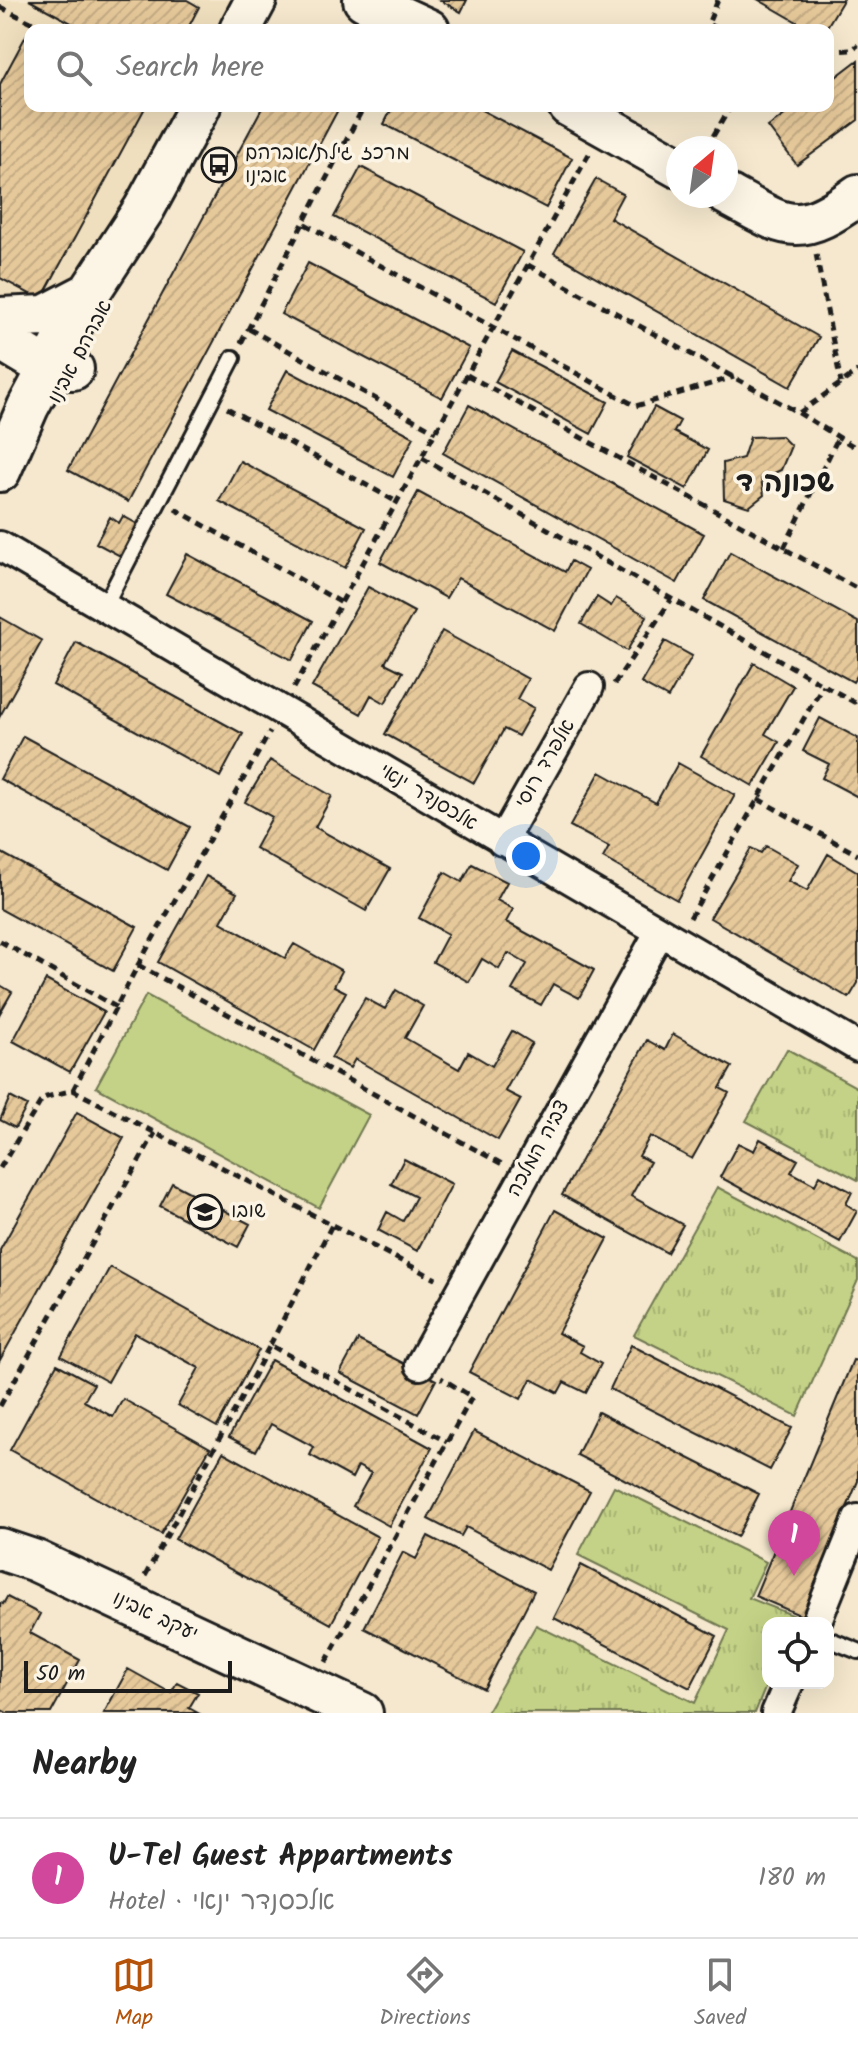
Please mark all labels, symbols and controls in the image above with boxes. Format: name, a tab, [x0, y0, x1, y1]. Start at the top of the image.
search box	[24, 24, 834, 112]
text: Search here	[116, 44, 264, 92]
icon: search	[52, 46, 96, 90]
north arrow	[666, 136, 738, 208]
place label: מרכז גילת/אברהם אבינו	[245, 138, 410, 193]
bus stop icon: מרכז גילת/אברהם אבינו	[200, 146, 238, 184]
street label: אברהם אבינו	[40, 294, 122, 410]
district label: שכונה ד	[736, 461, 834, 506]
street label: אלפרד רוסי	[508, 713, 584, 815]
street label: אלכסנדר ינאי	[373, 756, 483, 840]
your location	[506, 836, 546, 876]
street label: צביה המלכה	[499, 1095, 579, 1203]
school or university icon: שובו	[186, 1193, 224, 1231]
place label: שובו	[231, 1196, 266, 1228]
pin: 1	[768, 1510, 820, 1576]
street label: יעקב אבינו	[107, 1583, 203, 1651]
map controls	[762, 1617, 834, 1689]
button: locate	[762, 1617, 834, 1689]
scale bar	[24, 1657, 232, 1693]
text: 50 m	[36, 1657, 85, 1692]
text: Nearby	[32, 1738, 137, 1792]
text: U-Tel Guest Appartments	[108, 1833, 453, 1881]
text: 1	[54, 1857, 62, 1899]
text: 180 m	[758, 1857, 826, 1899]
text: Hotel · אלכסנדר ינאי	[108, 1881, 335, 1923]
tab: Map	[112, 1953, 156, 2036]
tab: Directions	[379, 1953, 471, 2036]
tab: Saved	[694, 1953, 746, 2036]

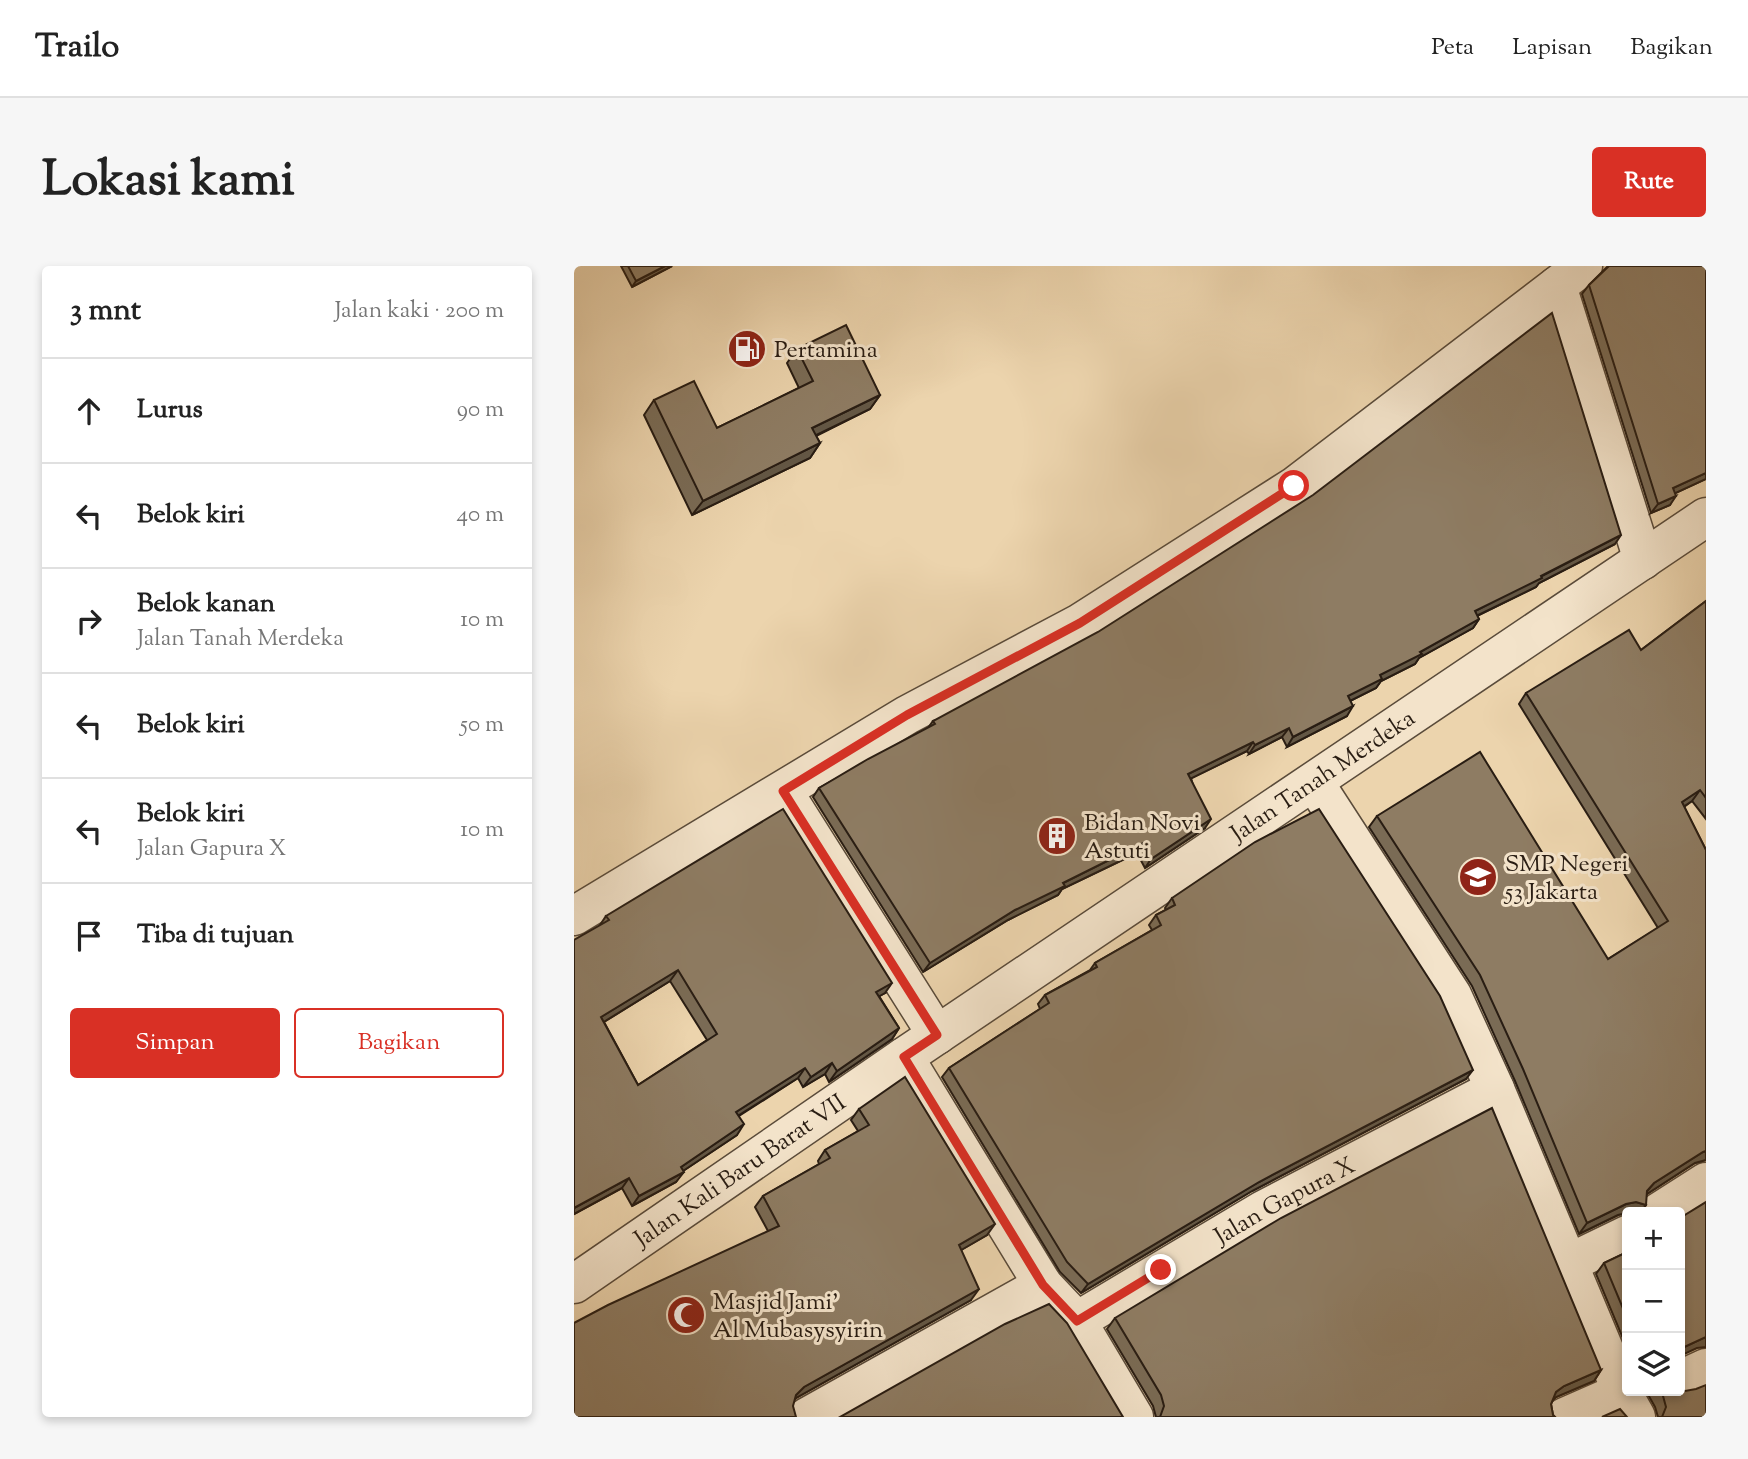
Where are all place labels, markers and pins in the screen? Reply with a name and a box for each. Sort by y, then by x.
+++
--- What you need to do ---
Would it be possible to reproduce the material word for word, images omitted?

--- Task solution ---
Please mark all labels, symbols and controls in the image above with boxes. Format: name, a tab, [x0, y0, x1, y1]. Start at the top of the image.
search box	[24, 24, 834, 112]
text: Search here	[116, 44, 264, 92]
icon: search	[52, 46, 96, 90]
north arrow	[666, 136, 738, 208]
place label: מרכז גילת/אברהם אבינו	[245, 138, 410, 193]
bus stop icon: מרכז גילת/אברהם אבינו	[200, 146, 238, 184]
street label: אברהם אבינו	[40, 294, 122, 410]
district label: שכונה ד	[736, 461, 834, 506]
street label: אלפרד רוסי	[508, 713, 584, 815]
street label: אלכסנדר ינאי	[373, 756, 483, 840]
your location	[506, 836, 546, 876]
street label: צביה המלכה	[499, 1095, 579, 1203]
school or university icon: שובו	[186, 1193, 224, 1231]
place label: שובו	[231, 1196, 266, 1228]
pin: 1	[768, 1510, 820, 1576]
street label: יעקב אבינו	[107, 1583, 203, 1651]
map controls	[762, 1617, 834, 1689]
button: locate	[762, 1617, 834, 1689]
scale bar	[24, 1657, 232, 1693]
text: 50 m	[36, 1657, 85, 1692]
text: Nearby	[32, 1738, 137, 1792]
text: U-Tel Guest Appartments	[108, 1833, 453, 1881]
text: 1	[54, 1857, 62, 1899]
text: 180 m	[758, 1857, 826, 1899]
text: Hotel · אלכסנדר ינאי	[108, 1881, 335, 1923]
tab: Map	[112, 1953, 156, 2036]
tab: Directions	[379, 1953, 471, 2036]
tab: Saved	[694, 1953, 746, 2036]

Where are all place labels, markers and pins in the screen? Reply with a name and a box for each. Sort by y, then by x.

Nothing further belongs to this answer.